7)      Os futuros Especialistas onde irão exercer?

Os especialistas em Medicina de Urgência podem exercer a sua atividade e garantir o controlo médico em:

  • Serviço de Urgência Básica (SUB)
  • Serviço de Urgência Médico-Cirúrgico (SUMC)
  • Serviço de Urgência Polivalente (SUP)
  • Emergência Pré-Hospitalar (VMER e Serviço de Helicópteros de Emergência Médica (SHEM) e Coordenação – (CODU))
  • Medicina de Catástrofe
  • Missões Humanitárias
  • Formação médica e de outros profissionais de saúde
  • Planeamento e prevenção, incluindo saúde pública, educação da população, formação de agentes de proteção civil etc.

8)      Que formação é preconizada?

O Curriculum Europeu devidamente adaptado à realidade Nacional, com 5 anos de Internato, como proposto no relatório final. Essa formação garante qualidade e a cobertura das exigências plasmadas no curriculum europeu e nas linhas orientadoras da UEMS. Competirá ao Colégio instalador optimizar a proposta que pode e deve ser objecto de melhoria constante, em discussão multidisciplinar.

9)      Quem serão os Formadores dos futuros Internos?

  • Como já referido é proposta uma admissão por consenso que permite a criação de um pool de orientadores competente e vasto em todos os pontos da rede de urgência. Esses Especialistas, entre outros que serão responsáveis pelas valências parcelares, serão a coluna dorsal inicial que garante uma visão multidisciplinar baseada em experiência profissional e saberes bem fundamentados.

10)   Qual é a linha orientadora da admissão por consenso?

A proposta de admissão por consenso está descrita no relatório final e está baseada em 3 pressupostos:

  1. Valorizar quem exerce nos SU, independentemente da Especialidade Clínica de base.
  2. Garantir o equilíbrio entre exigências de critérios de admissão e as necessidades pragmáticas que garantem motivação para os colegas mais novos com o desejo de se dedicarem a esta Especialidade.

-------------------------

Enunciado 1: Transcreva, sem alterações, o trecho do texto sobre a especialidade de Medicina de Urgência que começa nas palavras "9)      Quem serão" e termina depois de "admissão por consenso?".
Enunciado 2: Retome o texto sobre a especialidade de Medicina de Urgência a partir do ponto em que termina.

-------------------------

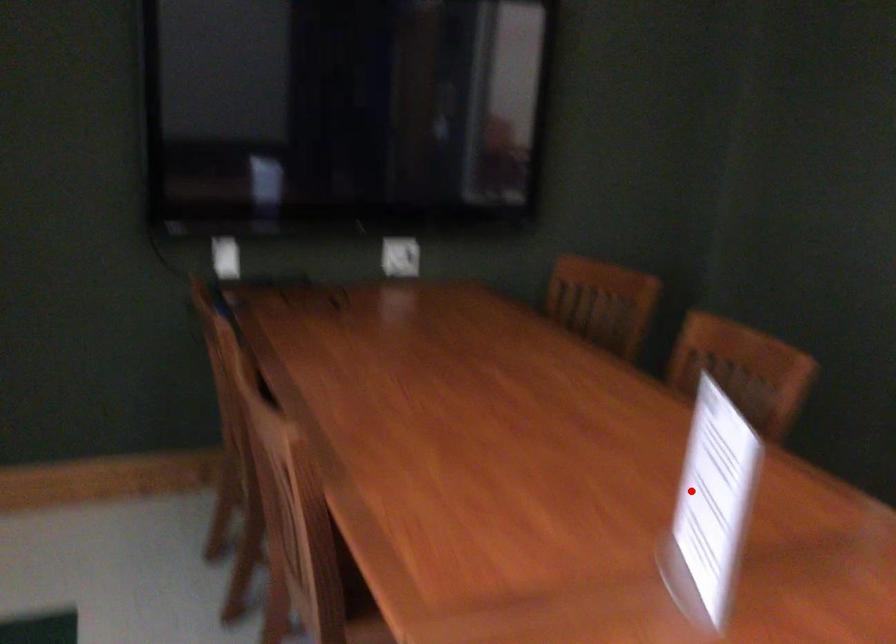
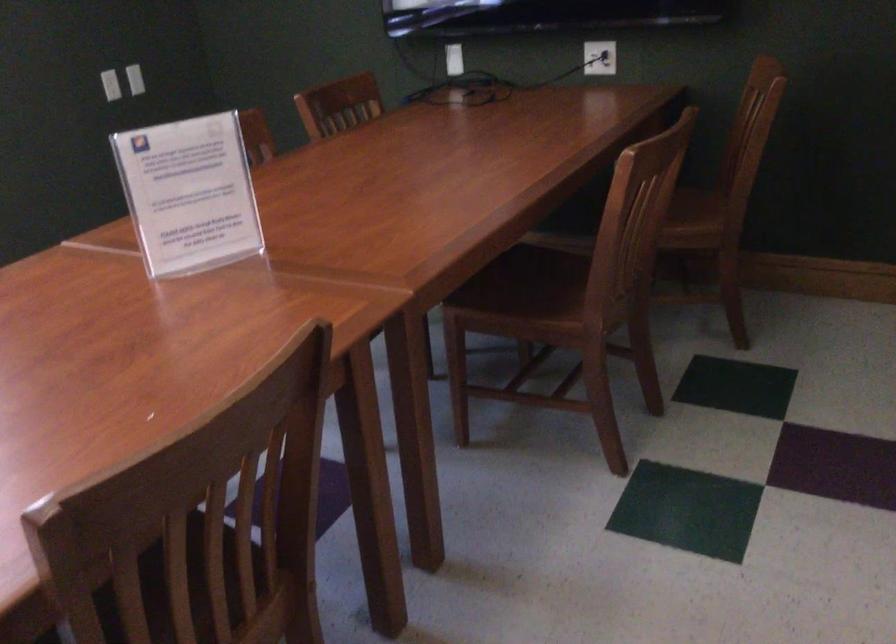
Question: I am providing you with two images of the same scene from different viewpoints. Given a red point in image1, look at the same physical point in image2. Is it:

Choices:
 (A) Closer to the viewpoint
 (B) Farther from the viewpoint

Answer: (B)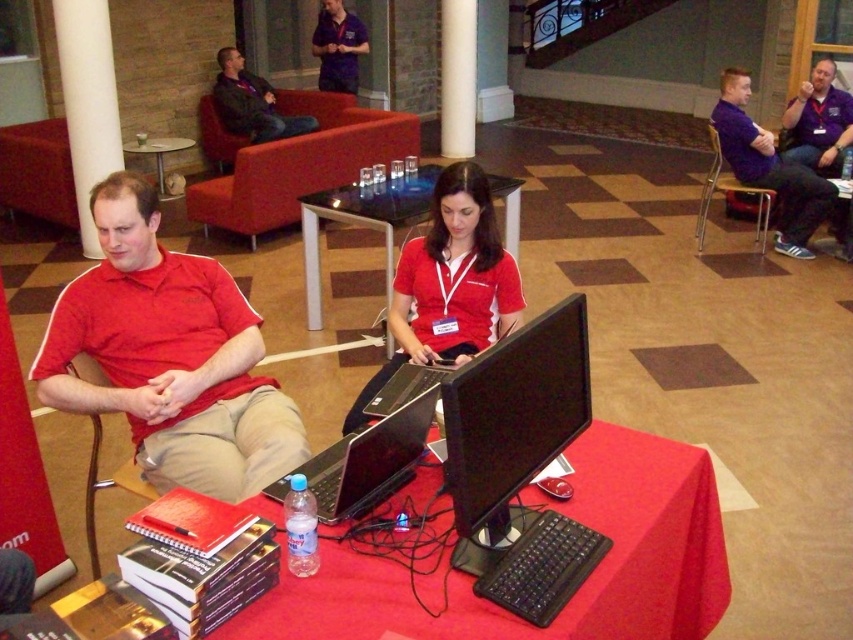
Question: Does black glossy monitor at center appear on the left side of black glass table at center?

Choices:
 (A) yes
 (B) no

Answer: (B)

Question: Considering the real-world distances, which object is farthest from the dark blue jacket at upper center?

Choices:
 (A) black glass table at center
 (B) black glossy monitor at center
 (C) white smooth pillar at upper left
 (D) glass transparent table at upper center

Answer: (B)

Question: In this image, where is dark blue jacket at upper center located relative to glass transparent table at upper center?

Choices:
 (A) left
 (B) right

Answer: (B)

Question: Which point is closer to the camera?

Choices:
 (A) purple smooth polo shirt at upper center
 (B) purple cotton shirt at upper right
 (C) dark blue jacket at upper center

Answer: (B)

Question: Among these objects, which one is farthest from the camera?

Choices:
 (A) black plastic laptop at center
 (B) white smooth pillar at center
 (C) red cotton polo shirt at left
 (D) black glass table at center

Answer: (B)

Question: Can you confirm if black glossy monitor at center is positioned above purple smooth polo shirt at upper center?

Choices:
 (A) no
 (B) yes

Answer: (A)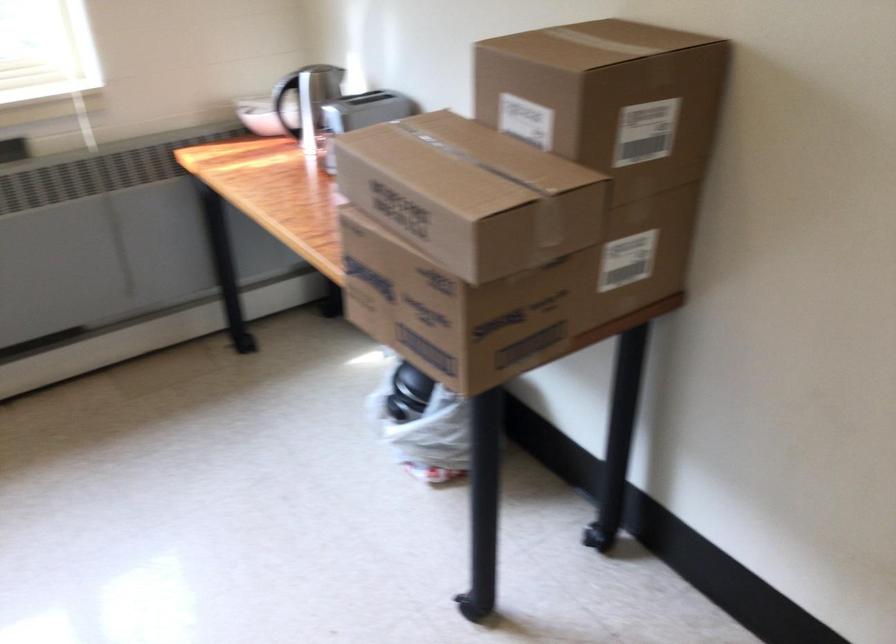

-------------------------

Resposta 1:
9)      Quem serão os Formadores dos futuros Internos?

  • Como já referido é proposta uma admissão por consenso que permite a criação de um pool de orientadores competente e vasto em todos os pontos da rede de urgência. Esses Especialistas, entre outros que serão responsáveis pelas valências parcelares, serão a coluna dorsal inicial que garante uma visão multidisciplinar baseada em experiência profissional e saberes bem fundamentados.

10)   Qual é a linha orientadora da admissão por consenso?

Resposta 2:
  3. Assegurar que a área Pré-Hospitalar não seja uma área de exercício mandatária para a admissão, podendo qualquer colega poder candidatar-se mesmo sem experiência nessa vertente.

11)   Vai esta especialidade prejudicar a formação dos Internos das Especialidades atualmente presentes no SU?

  • Não e bem pelo contrário; a necessidade de os médicos das várias especialidades lidarem com as suas urgências e de trabalharem em equipe em situações de urgência requer que mantenham a formação nesse contexto

12)   Que consequências poderão surgir com uma não implementação da Especialidade?

  1. Manter a carência, não reconhecer a medicina de urgência como uma especialidade, estar desalinhado com a prática da maioria dos países europeus, manter a porta aberta ao exercício de não especialistas no serviço de urgência e com isso agravar a crise das Urgências já existente, com repercussões muito preocupantes para o país e os Portugueses.

 

Lisboa, 10/12/2022

O Colégio da Competência em Emergência Médica

4 Comments

  1. M. Glória Silva

    Concordo que SU, deveriam
    existir médicos especialistas
    em várias áreas, não só facilitava o trabalho aos médicos de clínica médica, como a maior rapidez no diagnóstico e tb serviria de ensinamento aos outros médicos de clinica medica. Não me posso alongar, mas é a minha opinião.

  2. CIAS

    Já percebi porque foram chumbados, querem vir meter-se em locais de trabalho onde agora laboram centenas de Colegas que o fazem bem e com esforço.
    Não precisamos desta especialidade para nada.
    Fiquem quietinhos.
    Boas festas.
    CIAS

  3. JPP

    Acho que estritamente necessária a criação desta especialidade em Portugal para melhorar parte dos problemas das nossas urgências onde trabalham médicos recém formados sem capacitação para o mesmo!
    Cumprimentos

  4. M.M.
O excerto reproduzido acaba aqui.